By Hannah Wallace
Seven years ago, Dan Sweeney “committed the sin of buying a parrot,” he said, referring to the sometimes-problematic exotic pet industry. Only later did Sweeney, now 58, fully understand the responsibilities involved in properly caring for the bird.
“There’s obviously a lot of abandonment (of parrots) because people buy them without realizing how much care they take,” said Sweeney. “They get neglected, and then they get mean. There are birds out there that have been sold five or 10 times.”
Sweeney was determined that Gringo not suffer that same fate.
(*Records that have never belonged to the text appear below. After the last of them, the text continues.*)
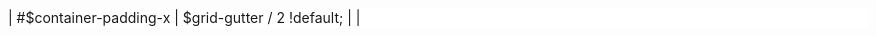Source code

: | #$container-padding-x              | $grid-gutter / 2 !default;                                                                                                                                                                                                                                                                                                                                                                                                                                                                                                                                                                                                                                                                                                                                                                                                                                                                                                                                                                                                                                                                                                                                                                                                                                                                                                                                                                                                                                                                                                                                                                                                                                                                                                                                                                                                                                                                                                                                                                                                                                                                                                                                                                                                                                                                                                                                                                                                                                                                                                                                                                                                                                                                                                                                                                                                                                                                                                                                                                                                                                                                                                                                                                                                                                                                                                                                                                                                                                                                                                                                                                                                                                                                                                                                                                                                                                                                                                                                                                                                                        |             |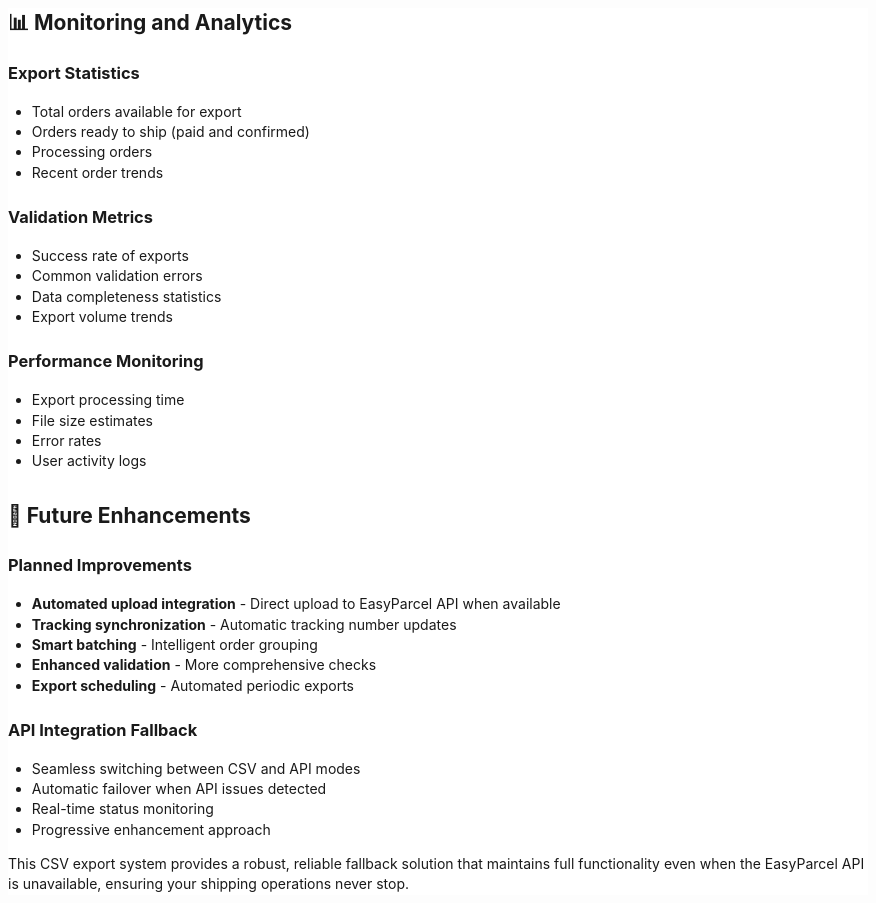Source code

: ## 📊 Monitoring and Analytics

### Export Statistics
- Total orders available for export
- Orders ready to ship (paid and confirmed)
- Processing orders
- Recent order trends

### Validation Metrics
- Success rate of exports
- Common validation errors
- Data completeness statistics
- Export volume trends

### Performance Monitoring
- Export processing time
- File size estimates
- Error rates
- User activity logs

## 🚀 Future Enhancements

### Planned Improvements
- **Automated upload integration** - Direct upload to EasyParcel API when available
- **Tracking synchronization** - Automatic tracking number updates
- **Smart batching** - Intelligent order grouping
- **Enhanced validation** - More comprehensive checks
- **Export scheduling** - Automated periodic exports

### API Integration Fallback
- Seamless switching between CSV and API modes
- Automatic failover when API issues detected
- Real-time status monitoring
- Progressive enhancement approach

This CSV export system provides a robust, reliable fallback solution that maintains full functionality even when the EasyParcel API is unavailable, ensuring your shipping operations never stop.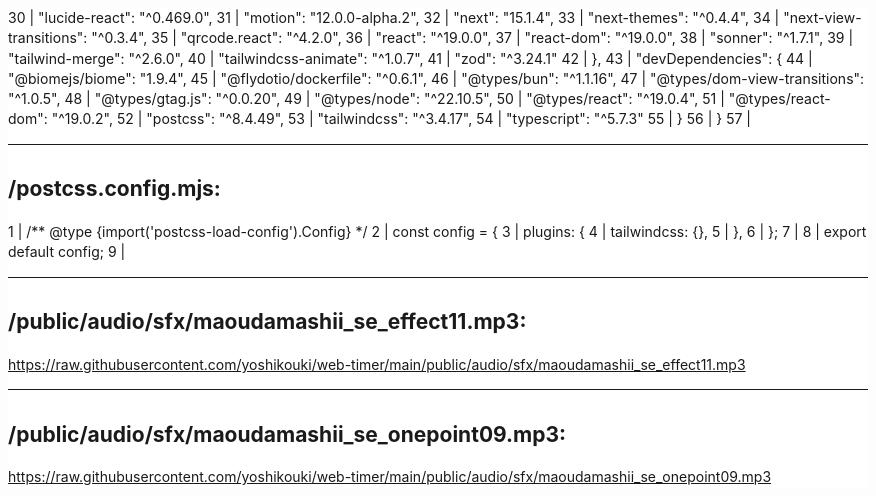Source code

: 30 |     "lucide-react": "^0.469.0",
31 |     "motion": "12.0.0-alpha.2",
32 |     "next": "15.1.4",
33 |     "next-themes": "^0.4.4",
34 |     "next-view-transitions": "^0.3.4",
35 |     "qrcode.react": "^4.2.0",
36 |     "react": "^19.0.0",
37 |     "react-dom": "^19.0.0",
38 |     "sonner": "^1.7.1",
39 |     "tailwind-merge": "^2.6.0",
40 |     "tailwindcss-animate": "^1.0.7",
41 |     "zod": "^3.24.1"
42 |   },
43 |   "devDependencies": {
44 |     "@biomejs/biome": "1.9.4",
45 |     "@flydotio/dockerfile": "^0.6.1",
46 |     "@types/bun": "^1.1.16",
47 |     "@types/dom-view-transitions": "^1.0.5",
48 |     "@types/gtag.js": "^0.0.20",
49 |     "@types/node": "^22.10.5",
50 |     "@types/react": "^19.0.4",
51 |     "@types/react-dom": "^19.0.2",
52 |     "postcss": "^8.4.49",
53 |     "tailwindcss": "^3.4.17",
54 |     "typescript": "^5.7.3"
55 |   }
56 | }
57 | 


--------------------------------------------------------------------------------
/postcss.config.mjs:
--------------------------------------------------------------------------------
1 | /** @type {import('postcss-load-config').Config} */
2 | const config = {
3 |   plugins: {
4 |     tailwindcss: {},
5 |   },
6 | };
7 | 
8 | export default config;
9 | 


--------------------------------------------------------------------------------
/public/audio/sfx/maoudamashii_se_effect11.mp3:
--------------------------------------------------------------------------------
https://raw.githubusercontent.com/yoshikouki/web-timer/main/public/audio/sfx/maoudamashii_se_effect11.mp3


--------------------------------------------------------------------------------
/public/audio/sfx/maoudamashii_se_onepoint09.mp3:
--------------------------------------------------------------------------------
https://raw.githubusercontent.com/yoshikouki/web-timer/main/public/audio/sfx/maoudamashii_se_onepoint09.mp3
He educated himself about exotic birds, reading books like The Parrot Who Owns Me while catering to Gringo’s current needs and pondering his future.
As a yellow nape Amazon parrot, Gringo, who was only about 6 months old when Sweeney met him, will live to around 70. He now essentially has the run of Sweeney’s Siesta Key home, including the biggest cage that would fit in his owner’s music room and about 100 feet of rope perches on the back porch. He has a playhouse as well as a dark box where he can hide away.
“He has more square footage than I do,” said Sweeney.
He also keeps the bird’s flight feathers trimmed to keep from unfortunate run-ins with windows or ceiling fans.
Now that he’s hit puberty, Gringo likes to shred towels and assemble them in his house like he’s trying to build a nest.
“He’s still just a kid,” said Sweeney.
Gringo sings songs, tells jokes, and is learning how to count and spell. Pedestrians near Out-of-Door Academy might overhear his performances.
“Some things he never forgets. Some things you’ll hear for a while, then you won’t hear it for a year, and then it comes back,” said Sweeney. “If you leave him alone, he’ll break into a matinee and do everything he knows.”
He added, “His laughter is addictive.”
As fond as he is of Gringo, Sweeney now knows that the bird will likely outlive him by several decades. He’s already begun planning for Gringo’s future without him.
“I don’t know anyone I could trust to give him the proper care for the rest of his life,” he said. Instead, Sweeney is looking at organizations that rehabilitate exotic birds so that they can eventually be re-released into the wild in South America. (Gringo was bred in captivity, but he can still be trained to survive in the wild.)
Before release, these organizations spend time teaching the birds how to fly, navigate, and find food. Then the animal is fitted with a tracker, released, and monitored for safety. The former owner receives regular updates about the bird’s new life.
Sweeney estimates Gringo’s transition may be about 10 years away.
“As long as I’m able to, I’d like to keep him in my life,” said Sweeney, “but I’d also like to see him raise his own family.”